Final Answer

The average value of \(f(x)=\sqrt{9-x^{2}}\) on the interval \([-3,3]\) is \(\dfrac{3\pi}{4}\approx 2.36\).

Average Value Formula

For a continuous function \(f(x)\) on \([a,b]\), the average value is

\[
f_{\text{avg}}=\frac{1}{b-a}\int_{a}^{b}f(x)\,dx.
\]

In this question, \(f(x)=\sqrt{9-x^{2}}\), \(a=-3\), \(b=3\), so \(b-a=6\). Therefore,

\[
f_{\text{avg}}=\frac{1}{6}\int_{-3}^{3}\sqrt{9-x^{2}}\,dx.
\]

Evaluating the Integral

The curve \(y=\sqrt{9-x^{2}}\) is the upper semicircle of radius 3 centered at the origin, because squaring both sides gives \(y^{2}=9-x^{2}\), or \(x^{2}+y^{2}=9\), the equation of a circle of radius 3.

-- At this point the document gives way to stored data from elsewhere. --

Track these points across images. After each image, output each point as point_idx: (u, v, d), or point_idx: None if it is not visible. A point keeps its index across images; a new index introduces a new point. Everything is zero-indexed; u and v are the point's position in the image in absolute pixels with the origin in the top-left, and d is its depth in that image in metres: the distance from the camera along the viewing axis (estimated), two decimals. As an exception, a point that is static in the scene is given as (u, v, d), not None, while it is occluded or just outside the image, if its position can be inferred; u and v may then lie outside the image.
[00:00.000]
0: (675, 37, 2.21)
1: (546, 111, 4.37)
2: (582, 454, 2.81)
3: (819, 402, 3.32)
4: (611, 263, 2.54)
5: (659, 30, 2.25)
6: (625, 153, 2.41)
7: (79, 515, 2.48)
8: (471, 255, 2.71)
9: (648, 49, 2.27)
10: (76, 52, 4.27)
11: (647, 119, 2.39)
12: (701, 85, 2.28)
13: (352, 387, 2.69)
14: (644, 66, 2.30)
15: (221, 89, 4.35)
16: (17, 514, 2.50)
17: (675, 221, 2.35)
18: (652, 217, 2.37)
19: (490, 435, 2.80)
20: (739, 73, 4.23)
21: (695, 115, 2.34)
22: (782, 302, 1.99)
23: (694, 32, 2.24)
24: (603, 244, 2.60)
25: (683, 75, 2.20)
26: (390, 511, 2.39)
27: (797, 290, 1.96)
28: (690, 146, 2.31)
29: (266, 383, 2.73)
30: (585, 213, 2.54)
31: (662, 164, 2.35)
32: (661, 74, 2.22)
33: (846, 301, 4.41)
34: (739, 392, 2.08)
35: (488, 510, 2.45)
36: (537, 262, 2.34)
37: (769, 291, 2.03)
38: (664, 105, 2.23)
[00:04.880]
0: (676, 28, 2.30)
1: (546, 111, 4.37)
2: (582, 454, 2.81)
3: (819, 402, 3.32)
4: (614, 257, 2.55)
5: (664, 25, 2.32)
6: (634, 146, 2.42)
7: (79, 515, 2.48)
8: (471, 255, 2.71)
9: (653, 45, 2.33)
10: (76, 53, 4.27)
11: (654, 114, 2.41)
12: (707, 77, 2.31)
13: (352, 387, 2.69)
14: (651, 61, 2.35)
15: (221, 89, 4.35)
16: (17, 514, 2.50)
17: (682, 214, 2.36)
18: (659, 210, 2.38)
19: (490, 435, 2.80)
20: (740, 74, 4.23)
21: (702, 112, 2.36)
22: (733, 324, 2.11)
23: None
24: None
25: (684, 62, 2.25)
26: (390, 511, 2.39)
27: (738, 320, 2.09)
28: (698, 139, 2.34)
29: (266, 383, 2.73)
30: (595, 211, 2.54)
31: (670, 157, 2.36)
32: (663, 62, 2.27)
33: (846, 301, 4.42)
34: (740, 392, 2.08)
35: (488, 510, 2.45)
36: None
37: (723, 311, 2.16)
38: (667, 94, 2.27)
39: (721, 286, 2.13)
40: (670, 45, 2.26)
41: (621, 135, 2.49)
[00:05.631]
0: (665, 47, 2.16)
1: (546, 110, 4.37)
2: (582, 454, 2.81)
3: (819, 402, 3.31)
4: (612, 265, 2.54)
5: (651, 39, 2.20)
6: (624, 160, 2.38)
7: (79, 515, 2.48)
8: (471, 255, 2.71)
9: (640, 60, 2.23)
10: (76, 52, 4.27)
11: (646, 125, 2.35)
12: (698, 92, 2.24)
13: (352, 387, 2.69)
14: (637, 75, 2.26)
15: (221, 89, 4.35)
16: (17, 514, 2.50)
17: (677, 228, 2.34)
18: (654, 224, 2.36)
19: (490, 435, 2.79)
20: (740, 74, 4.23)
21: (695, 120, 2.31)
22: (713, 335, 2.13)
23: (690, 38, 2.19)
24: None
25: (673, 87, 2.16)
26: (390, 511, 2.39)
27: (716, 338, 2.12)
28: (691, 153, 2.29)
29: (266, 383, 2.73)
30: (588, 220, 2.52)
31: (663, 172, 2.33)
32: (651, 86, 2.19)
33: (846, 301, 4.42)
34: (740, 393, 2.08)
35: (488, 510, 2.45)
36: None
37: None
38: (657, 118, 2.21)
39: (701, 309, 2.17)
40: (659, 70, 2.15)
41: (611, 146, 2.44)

The area of a full circle with radius 3 is \(\pi r^{2}=9\pi\), so the area of the upper semicircle (which equals the integral from −3 to 3) is

\[
\int_{-3}^{3}\sqrt{9-x^{2}}\,dx=\frac{1}{2}\cdot 9\pi=\frac{9\pi}{2}.
\]

Substituting this into the average-value expression gives

\[
f_{\text{avg}}=\frac{1}{6}\cdot\frac{9\pi}{2}=\frac{9\pi}{12}=\frac{3\pi}{4}.
\]

Numerical Approximation

To express the result numerically, compute

\[
\frac{3\pi}{4}\approx\frac{3\times3.14159265}{4}\approx2.35619\approx2.36,
\]

so the required average value of \(f(x)=\sqrt{9-x^{2}}\) on \([-3,3]\) rounded to two decimal places is 2.36.